- [REQUIREMENT]:
Copy out every line of the data that has the word "altera" somewhere in it.

[Start of section]

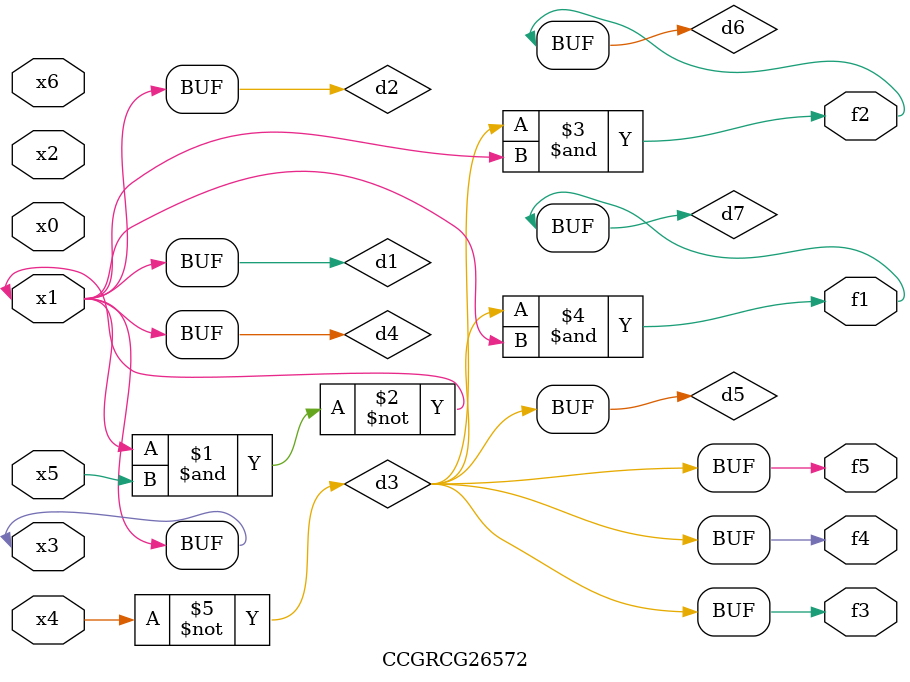
<source format=v>
module CCGRCG26572(
	input x0, x1, x2, x3, x4, x5, x6,
	output f1, f2, f3, f4, f5
);

	wire d1, d2, d3, d4, d5, d6, d7;

	buf (d1, x1, x3);
	nand (d2, x1, x5);
	not (d3, x4);
	buf (d4, d1, d2);
	buf (d5, d3);
	and (d6, d3, d4);
	and (d7, d3, d4);
	assign f1 = d7;
	assign f2 = d6;
	assign f3 = d5;
	assign f4 = d5;
	assign f5 = d5;
endmodule

</source>
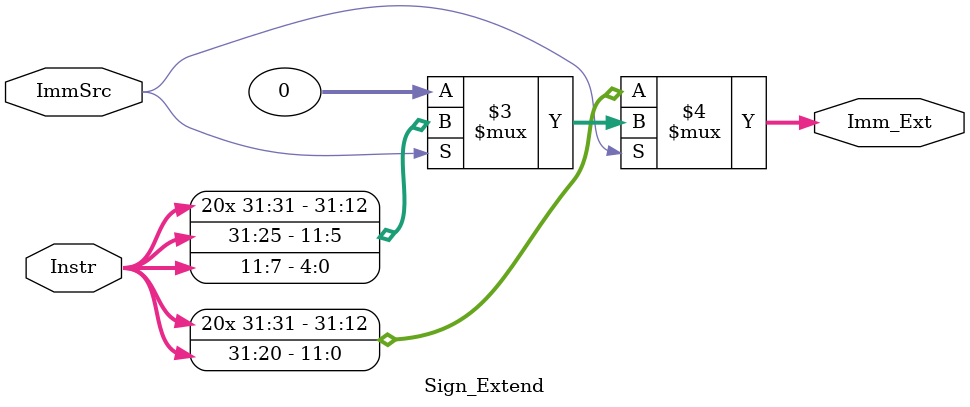
<source format=v>
module Sign_Extend(
    input [31:0] Instr,
    input  ImmSrc,
    output [31:0] Imm_Ext
);

//ImmSrc == 1 --> Store Word inst. , ImmSrcD == 0 --> Load Word Inst.
assign Imm_Ext = (ImmSrc == 2'b00) ? {{20{Instr[31]}},Instr[31:20]} : 
                 (ImmSrc == 2'b01) ? {{20{Instr[31]}},Instr[31:25],Instr[11:7]} : 32'h00000000; 


endmodule

</source>
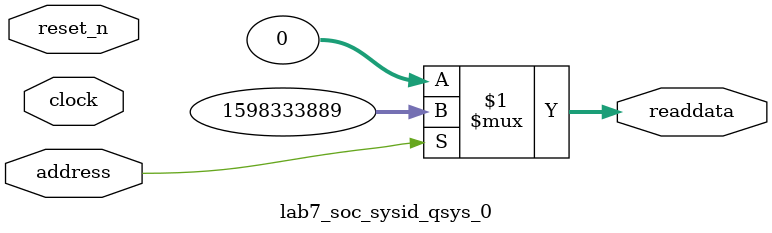
<source format=v>



// synthesis translate_off
`timescale 1ns / 1ps
// synthesis translate_on

// turn off superfluous verilog processor warnings 
// altera message_level Level1 
// altera message_off 10034 10035 10036 10037 10230 10240 10030 

module lab7_soc_sysid_qsys_0 (
               // inputs:
                address,
                clock,
                reset_n,

               // outputs:
                readdata
             )
;

  output  [ 31: 0] readdata;
  input            address;
  input            clock;
  input            reset_n;

  wire    [ 31: 0] readdata;
  //control_slave, which is an e_avalon_slave
  assign readdata = address ? 1598333889 : 0;

endmodule



</source>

[End of section]

- [RESPONSE TO THIS EXERCISE]:
// altera message_level Level1 
// altera message_off 10034 10035 10036 10037 10230 10240 10030 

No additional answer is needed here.